## WHAT TO PRODUCE
Only the lines below from the one containing "was stained to" to the one containing "a protein displays" should be repeated, both included and unchanged.

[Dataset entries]
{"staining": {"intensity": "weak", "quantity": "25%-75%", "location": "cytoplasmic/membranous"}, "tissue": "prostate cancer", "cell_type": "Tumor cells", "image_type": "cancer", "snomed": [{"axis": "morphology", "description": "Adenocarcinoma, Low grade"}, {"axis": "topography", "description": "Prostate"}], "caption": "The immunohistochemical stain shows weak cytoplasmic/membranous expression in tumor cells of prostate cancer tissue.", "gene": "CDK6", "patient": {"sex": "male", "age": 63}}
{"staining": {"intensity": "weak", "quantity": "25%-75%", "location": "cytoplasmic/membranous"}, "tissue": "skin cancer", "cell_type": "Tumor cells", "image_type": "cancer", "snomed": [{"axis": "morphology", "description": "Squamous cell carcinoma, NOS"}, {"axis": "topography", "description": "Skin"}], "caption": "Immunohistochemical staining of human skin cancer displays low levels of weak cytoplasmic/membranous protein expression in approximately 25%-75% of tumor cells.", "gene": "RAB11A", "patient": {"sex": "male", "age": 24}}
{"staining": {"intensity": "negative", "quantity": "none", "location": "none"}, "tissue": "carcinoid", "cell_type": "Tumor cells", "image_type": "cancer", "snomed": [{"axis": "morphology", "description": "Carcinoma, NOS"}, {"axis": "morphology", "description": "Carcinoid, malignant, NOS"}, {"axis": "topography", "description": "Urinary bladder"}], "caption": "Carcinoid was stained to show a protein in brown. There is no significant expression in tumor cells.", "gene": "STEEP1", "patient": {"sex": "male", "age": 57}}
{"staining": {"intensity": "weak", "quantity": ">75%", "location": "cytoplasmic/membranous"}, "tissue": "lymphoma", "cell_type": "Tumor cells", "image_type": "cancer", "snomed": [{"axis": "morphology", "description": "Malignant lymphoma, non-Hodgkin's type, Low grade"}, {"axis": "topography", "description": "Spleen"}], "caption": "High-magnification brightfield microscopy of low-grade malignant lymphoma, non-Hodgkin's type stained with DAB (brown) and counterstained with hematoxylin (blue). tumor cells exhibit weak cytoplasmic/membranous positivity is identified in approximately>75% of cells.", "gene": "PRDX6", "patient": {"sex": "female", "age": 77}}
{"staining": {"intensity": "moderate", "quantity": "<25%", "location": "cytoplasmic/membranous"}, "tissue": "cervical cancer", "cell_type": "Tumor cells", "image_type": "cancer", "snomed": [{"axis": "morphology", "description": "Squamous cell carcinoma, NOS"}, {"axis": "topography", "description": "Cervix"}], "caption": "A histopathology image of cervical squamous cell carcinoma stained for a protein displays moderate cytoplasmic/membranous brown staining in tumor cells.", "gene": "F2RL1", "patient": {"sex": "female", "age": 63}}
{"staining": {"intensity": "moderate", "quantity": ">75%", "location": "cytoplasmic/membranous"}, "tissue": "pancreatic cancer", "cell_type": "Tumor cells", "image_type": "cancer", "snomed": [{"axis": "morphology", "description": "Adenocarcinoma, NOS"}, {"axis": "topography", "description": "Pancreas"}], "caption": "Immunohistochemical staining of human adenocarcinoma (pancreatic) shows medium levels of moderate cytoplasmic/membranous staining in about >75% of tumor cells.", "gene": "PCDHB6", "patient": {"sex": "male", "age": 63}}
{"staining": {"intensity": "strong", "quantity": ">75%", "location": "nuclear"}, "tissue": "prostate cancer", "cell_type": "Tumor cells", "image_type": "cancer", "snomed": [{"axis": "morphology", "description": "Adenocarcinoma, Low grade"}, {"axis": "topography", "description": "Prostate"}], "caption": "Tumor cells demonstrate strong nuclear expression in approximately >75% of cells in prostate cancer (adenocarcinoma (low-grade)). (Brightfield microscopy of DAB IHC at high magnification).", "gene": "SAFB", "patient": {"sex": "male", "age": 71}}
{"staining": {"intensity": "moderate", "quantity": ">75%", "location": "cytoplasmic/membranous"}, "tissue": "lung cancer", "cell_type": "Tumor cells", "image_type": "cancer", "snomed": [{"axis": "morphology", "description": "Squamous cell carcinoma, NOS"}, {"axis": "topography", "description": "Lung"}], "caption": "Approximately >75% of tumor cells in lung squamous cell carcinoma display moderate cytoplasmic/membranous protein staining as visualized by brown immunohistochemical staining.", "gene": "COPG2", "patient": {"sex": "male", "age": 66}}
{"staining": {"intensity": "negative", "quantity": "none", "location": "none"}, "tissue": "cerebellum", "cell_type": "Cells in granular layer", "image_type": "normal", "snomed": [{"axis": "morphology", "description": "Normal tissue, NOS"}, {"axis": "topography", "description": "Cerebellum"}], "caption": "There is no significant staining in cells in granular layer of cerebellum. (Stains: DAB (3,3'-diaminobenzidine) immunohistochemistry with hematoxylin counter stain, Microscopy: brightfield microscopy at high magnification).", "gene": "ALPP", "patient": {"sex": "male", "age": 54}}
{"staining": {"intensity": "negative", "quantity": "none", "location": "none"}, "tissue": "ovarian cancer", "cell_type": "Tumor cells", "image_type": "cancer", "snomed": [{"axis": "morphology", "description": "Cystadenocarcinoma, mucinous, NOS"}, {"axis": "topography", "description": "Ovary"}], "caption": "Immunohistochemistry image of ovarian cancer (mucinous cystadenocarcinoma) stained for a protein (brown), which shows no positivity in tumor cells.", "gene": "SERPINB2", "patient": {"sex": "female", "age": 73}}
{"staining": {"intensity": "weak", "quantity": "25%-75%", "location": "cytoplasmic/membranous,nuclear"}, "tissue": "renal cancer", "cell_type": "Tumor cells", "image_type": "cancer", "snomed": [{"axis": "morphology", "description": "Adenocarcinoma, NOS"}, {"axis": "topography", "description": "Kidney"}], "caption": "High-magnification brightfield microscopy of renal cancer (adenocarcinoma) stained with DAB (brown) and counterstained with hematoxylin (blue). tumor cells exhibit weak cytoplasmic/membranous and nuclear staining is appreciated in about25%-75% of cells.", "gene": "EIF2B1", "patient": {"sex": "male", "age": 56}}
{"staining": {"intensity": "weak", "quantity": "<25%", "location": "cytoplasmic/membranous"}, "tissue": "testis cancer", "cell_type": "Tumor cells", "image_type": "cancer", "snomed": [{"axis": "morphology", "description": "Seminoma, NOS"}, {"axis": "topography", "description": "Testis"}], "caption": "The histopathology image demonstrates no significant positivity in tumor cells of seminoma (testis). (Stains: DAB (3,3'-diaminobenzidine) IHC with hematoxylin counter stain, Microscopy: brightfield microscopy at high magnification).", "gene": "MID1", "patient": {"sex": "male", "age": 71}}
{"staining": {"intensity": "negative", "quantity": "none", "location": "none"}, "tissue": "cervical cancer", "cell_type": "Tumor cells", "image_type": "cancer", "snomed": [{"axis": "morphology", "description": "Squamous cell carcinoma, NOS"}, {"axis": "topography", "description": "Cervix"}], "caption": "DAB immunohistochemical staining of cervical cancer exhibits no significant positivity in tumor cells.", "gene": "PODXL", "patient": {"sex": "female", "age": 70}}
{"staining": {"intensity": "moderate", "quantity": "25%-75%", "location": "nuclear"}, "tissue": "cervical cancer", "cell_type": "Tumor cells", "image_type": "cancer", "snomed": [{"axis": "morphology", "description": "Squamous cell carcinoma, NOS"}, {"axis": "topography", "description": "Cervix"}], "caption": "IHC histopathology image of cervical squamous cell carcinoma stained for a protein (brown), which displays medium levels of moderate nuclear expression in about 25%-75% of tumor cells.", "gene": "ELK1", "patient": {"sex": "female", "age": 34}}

## RESULT OF THIS TASK
{"staining": {"intensity": "negative", "quantity": "none", "location": "none"}, "tissue": "carcinoid", "cell_type": "Tumor cells", "image_type": "cancer", "snomed": [{"axis": "morphology", "description": "Carcinoma, NOS"}, {"axis": "morphology", "description": "Carcinoid, malignant, NOS"}, {"axis": "topography", "description": "Urinary bladder"}], "caption": "Carcinoid was stained to show a protein in brown. There is no significant expression in tumor cells.", "gene": "STEEP1", "patient": {"sex": "male", "age": 57}}
{"staining": {"intensity": "weak", "quantity": ">75%", "location": "cytoplasmic/membranous"}, "tissue": "lymphoma", "cell_type": "Tumor cells", "image_type": "cancer", "snomed": [{"axis": "morphology", "description": "Malignant lymphoma, non-Hodgkin's type, Low grade"}, {"axis": "topography", "description": "Spleen"}], "caption": "High-magnification brightfield microscopy of low-grade malignant lymphoma, non-Hodgkin's type stained with DAB (brown) and counterstained with hematoxylin (blue). tumor cells exhibit weak cytoplasmic/membranous positivity is identified in approximately>75% of cells.", "gene": "PRDX6", "patient": {"sex": "female", "age": 77}}
{"staining": {"intensity": "moderate", "quantity": "<25%", "location": "cytoplasmic/membranous"}, "tissue": "cervical cancer", "cell_type": "Tumor cells", "image_type": "cancer", "snomed": [{"axis": "morphology", "description": "Squamous cell carcinoma, NOS"}, {"axis": "topography", "description": "Cervix"}], "caption": "A histopathology image of cervical squamous cell carcinoma stained for a protein displays moderate cytoplasmic/membranous brown staining in tumor cells.", "gene": "F2RL1", "patient": {"sex": "female", "age": 63}}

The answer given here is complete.